Microtubules are dynamic structures that undergo cycles of catastrophe and rescue. The microtubules play a central role in cell division by forming the spindle apparatus for segregating the chromosomes. This makes them ideal targets for regulating dividing cells in tumors and malignant cancer cells. Microtubule stabilizing drugs help stabilize the microtubule formation and promote its polymerization. Paclitaxel was the first microtubule stabilizing agent used as anticancer drug in chemotherapy after medical approval in 1993.

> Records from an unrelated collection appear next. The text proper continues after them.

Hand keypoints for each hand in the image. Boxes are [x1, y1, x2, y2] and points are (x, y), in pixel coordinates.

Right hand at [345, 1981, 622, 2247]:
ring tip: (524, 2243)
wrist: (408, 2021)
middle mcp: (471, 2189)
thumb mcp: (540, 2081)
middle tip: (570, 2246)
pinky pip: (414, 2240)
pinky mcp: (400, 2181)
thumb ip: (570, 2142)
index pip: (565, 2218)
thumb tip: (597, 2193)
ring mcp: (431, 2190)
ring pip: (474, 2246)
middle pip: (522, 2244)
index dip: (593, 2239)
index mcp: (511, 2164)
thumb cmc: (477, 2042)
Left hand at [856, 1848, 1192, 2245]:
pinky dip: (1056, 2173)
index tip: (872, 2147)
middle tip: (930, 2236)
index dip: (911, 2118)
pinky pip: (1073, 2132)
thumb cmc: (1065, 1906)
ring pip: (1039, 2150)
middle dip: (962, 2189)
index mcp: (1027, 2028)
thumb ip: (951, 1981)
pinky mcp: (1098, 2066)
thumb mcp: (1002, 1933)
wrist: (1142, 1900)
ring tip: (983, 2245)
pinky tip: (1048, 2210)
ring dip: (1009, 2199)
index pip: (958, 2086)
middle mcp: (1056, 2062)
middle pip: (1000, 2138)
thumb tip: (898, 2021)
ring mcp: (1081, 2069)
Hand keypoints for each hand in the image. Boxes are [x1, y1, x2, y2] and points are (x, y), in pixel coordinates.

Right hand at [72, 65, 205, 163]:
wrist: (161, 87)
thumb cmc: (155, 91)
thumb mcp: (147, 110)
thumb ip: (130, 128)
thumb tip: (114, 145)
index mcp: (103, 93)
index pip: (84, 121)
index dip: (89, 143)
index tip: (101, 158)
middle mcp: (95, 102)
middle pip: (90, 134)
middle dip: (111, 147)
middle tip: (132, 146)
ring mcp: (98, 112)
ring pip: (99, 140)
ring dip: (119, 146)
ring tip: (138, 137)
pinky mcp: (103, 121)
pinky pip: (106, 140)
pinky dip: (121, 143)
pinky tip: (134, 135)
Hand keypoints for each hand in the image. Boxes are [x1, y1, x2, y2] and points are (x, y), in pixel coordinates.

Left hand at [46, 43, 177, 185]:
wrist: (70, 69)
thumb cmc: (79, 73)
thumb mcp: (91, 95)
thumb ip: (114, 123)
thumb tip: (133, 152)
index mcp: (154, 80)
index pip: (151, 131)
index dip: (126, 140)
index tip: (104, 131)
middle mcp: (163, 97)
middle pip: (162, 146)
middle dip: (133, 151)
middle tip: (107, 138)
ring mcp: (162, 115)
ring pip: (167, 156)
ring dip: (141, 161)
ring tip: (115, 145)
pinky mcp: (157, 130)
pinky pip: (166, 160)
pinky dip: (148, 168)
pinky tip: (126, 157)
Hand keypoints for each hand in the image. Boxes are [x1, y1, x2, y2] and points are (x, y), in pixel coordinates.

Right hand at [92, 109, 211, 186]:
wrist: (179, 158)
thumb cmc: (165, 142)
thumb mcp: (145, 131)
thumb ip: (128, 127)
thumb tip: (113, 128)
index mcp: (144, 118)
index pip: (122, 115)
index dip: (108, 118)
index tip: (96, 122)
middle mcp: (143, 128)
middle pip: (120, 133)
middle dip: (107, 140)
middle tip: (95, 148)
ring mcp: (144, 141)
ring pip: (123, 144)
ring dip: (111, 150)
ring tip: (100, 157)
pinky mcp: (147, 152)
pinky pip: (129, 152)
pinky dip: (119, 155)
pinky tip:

Some important microtubule-stabilizing drugs include taxanes, epothilones, laulimalide, and dictyostatin. These drugs can be used to treat tumors in breast, lung, prostate, and ovarian cancers. Taxanes are the widely used class of microtubule-stabilizing drugs that target microtubules in the spindle apparatus and cytoskeleton and disrupt cellular processes, including cell division. If given in low concentration, these drugs lead to the formation of multipolar spindle apparatus during the G1 phase, a process called mitotic slippage. This leads to cell cycle arrest and apoptosis. If the drugs are given in a higher dosage, it causes mitotic arrest of cells during the G2/M phase of mitosis. The mitotic arrest prevents chromosome segregation, resulting in tetraploid G1 cells, with eventual apoptosis of cancer or tumor cells. However, these drugs have certain limitations because ABC transporters overexpressed in tumor, which pump them out of the cell.

These drugs have specific binding sites on the tubulin dimers. Taxane sites are hydrophobic pockets between the lateral interface of two adjacent protofilaments in the microtubule lumen. Epothilones used in paclitaxel-resistant tumors also use hydrophobic taxane sites for binding with microtubules.